Sunday, August 19, 2018

Thoughts on the Bread of Life discourse


The Gospel of John 6:51-58

Jesus said to the crowds:
"I am the living bread that came down from heaven;
whoever eats this bread will live forever;
and the bread that I will give
is my flesh for the life of the world."

The Jews quarreled among themselves, saying,
"How can this man give us his flesh to eat?"
Jesus said to them,
"Amen, amen, I say to you,
unless you eat the flesh of the Son of Man and drink his blood,
you do not have life within you.
Whoever eats my flesh and drinks my blood
has eternal life,
and I will raise him on the last day.
For my flesh is true food,
and my blood is true drink.
Whoever eats my flesh and drinks my blood
remains in me and I in him.
Just as the living Father sent me
and I have life because of the Father,
so also the one who feeds on me
will have life because of me.
This is the bread that came down from heaven.
Unlike your ancestors who ate and still died,
whoever eats this bread will live forever."


Friends, today’s Gospel passage is one of the most shocking in the New Testament. Those who heard it were not only repulsed intellectually; they were disgusted, viscerally. For a Jewish man to be insinuating that you should eat his own flesh and drink his blood was about as nauseating and religiously objectionable as you could get.

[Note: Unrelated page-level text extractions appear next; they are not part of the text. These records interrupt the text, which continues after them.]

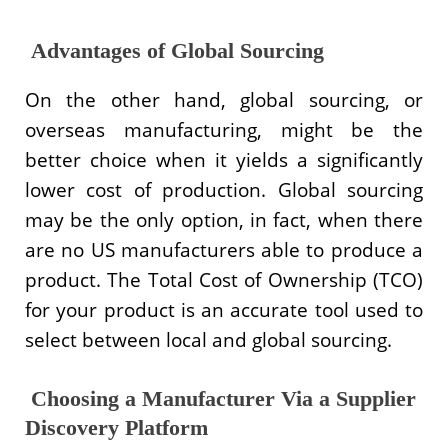
Advantages of Global Sourcing
On the other hand, global sourcing, or
overseas manufacturing, might be the
better choice when it yields a significantly
lower cost of production. Global sourcing
may be the only option, in fact, when there
are no US manufacturers able to produce a
product. The Total Cost of Ownership (TCO)
for your product is an accurate tool used to
select between local and global sourcing.
Choosing a Manufacturer Via a Supplier
Discovery Platform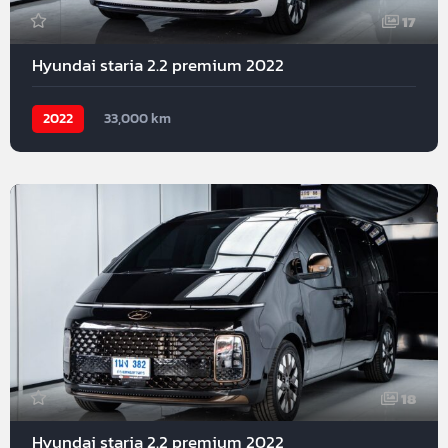
17
Hyundai staria 2.2 premium 2022
2022
33,000 km
18
Hyundai staria 2.2 premium 2022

So what does Jesus do? Does he soften his rhetoric? Does he offer a metaphorical or symbolic interpretation? Does he back off? On the contrary, he intensifies what he just said: "Amen, amen I say to you, unless you eat the flesh of the Son of Man and drink his blood, you do not have life within you." As all the scholars point out to us, the verb used here in Greek is trogein, which indicates the way an animal eats.

So what do we do? If we stand in the great Catholic tradition, we honor these mysterious and wonderful words of Jesus. We resist all attempts to soften them or explain them away or make them easier to swallow. We affirm, with all of our hearts, the doctrine of the Real Presence.